The PAVCM proved successful in microvascular anastomosis, as shown by patency, hemodynamic, and histologic assessments. In the histologic preparations, the tunica media fully regenerated, returning to normal thickness at postoperative week 16. At week 22, the coupler tubes degraded completely, with the vascular shape and function still intact. Ultrasonographic examinations confirmed the presence of normal blood flow, without luminal narrowing or aneurysm formation. Hence, there is a strong possibility of this prototype becoming a mainstream device.
We performed different anastomoses in 2 groups to evaluate the impact of anastomotic tension on potential leakage and vascular regenerative outcomes. However, no observable differences were encountered in the comparison of direct anastomoses with interpositional venous grafting. Neither a control group nor a conventional comparator group was included in this study, which was aimed at evaluating intima-to-intima vascular anastomotic remodeling, rather than testing a novel anastomotic technique.

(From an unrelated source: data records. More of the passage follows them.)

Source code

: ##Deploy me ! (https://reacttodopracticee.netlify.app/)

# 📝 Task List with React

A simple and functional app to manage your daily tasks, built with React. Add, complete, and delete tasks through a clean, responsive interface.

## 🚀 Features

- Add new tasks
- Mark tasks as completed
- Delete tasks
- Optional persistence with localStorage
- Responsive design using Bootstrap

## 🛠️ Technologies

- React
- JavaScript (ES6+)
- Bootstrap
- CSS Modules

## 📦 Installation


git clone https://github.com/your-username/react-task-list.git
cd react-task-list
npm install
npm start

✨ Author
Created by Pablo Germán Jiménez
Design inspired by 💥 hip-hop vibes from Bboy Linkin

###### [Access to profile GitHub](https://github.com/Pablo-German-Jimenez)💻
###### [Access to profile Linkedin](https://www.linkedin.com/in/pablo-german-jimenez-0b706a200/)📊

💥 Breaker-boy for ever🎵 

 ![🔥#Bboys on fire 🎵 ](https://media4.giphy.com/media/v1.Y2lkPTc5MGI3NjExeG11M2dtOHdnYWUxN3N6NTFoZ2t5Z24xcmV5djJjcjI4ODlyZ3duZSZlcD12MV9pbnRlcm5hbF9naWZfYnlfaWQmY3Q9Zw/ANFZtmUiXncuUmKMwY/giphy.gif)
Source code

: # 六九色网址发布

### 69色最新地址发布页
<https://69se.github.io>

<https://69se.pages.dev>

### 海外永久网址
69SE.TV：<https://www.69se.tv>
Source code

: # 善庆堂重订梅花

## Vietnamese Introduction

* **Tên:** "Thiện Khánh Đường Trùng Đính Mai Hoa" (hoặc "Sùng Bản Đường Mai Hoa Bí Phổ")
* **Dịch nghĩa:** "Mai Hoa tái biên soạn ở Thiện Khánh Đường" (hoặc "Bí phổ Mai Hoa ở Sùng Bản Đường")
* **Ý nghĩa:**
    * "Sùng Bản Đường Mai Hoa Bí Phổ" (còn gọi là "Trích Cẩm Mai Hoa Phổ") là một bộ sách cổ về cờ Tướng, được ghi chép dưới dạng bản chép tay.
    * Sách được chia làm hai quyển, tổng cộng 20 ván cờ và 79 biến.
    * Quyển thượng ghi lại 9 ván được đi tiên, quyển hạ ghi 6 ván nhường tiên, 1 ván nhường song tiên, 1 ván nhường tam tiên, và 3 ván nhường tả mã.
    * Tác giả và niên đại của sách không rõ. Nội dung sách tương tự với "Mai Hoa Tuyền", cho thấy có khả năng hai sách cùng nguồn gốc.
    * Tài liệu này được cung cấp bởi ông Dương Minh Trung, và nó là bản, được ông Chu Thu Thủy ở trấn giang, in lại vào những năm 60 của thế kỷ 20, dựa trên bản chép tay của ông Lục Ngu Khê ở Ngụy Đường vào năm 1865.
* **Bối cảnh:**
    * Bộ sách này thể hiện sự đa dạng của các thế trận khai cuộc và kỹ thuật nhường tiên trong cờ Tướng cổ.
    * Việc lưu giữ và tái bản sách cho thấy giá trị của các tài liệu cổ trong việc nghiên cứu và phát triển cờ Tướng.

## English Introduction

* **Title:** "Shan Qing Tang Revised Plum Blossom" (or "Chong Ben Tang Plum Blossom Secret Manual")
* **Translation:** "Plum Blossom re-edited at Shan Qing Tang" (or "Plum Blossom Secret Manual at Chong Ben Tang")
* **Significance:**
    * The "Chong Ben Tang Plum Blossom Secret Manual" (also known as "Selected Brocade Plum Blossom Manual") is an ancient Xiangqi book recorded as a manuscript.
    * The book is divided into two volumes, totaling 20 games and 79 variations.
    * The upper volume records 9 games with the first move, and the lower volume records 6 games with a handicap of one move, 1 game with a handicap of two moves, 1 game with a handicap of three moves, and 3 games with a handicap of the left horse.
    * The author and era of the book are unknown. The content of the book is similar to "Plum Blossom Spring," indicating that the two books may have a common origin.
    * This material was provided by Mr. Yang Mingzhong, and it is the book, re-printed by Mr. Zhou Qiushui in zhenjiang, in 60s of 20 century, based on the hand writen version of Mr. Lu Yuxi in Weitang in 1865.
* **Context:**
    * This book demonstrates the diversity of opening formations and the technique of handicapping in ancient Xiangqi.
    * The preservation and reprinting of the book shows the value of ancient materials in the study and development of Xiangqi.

The design of the PAVCM has several advantages. Its semi-rigid construction acts as a stent at the anastomosis site, preventing the back-walling of sutures during anastomosis; postoperatively, it prevents vascular luminal collapse and reduces the risk of stenosis. Additionally, each vascular stump is completely everted, permitting complete visualization of the 2 open channels. The thrombogenic effect of adventitial movement into the suture sites is thereby prevented. Finally, no suture material is anchored on the luminal side, dramatically reducing the risk of a mural thrombus or foreign body reaction. Given these noteworthy properties, the PAVCM may supersede conventional venous anastomosis in the future.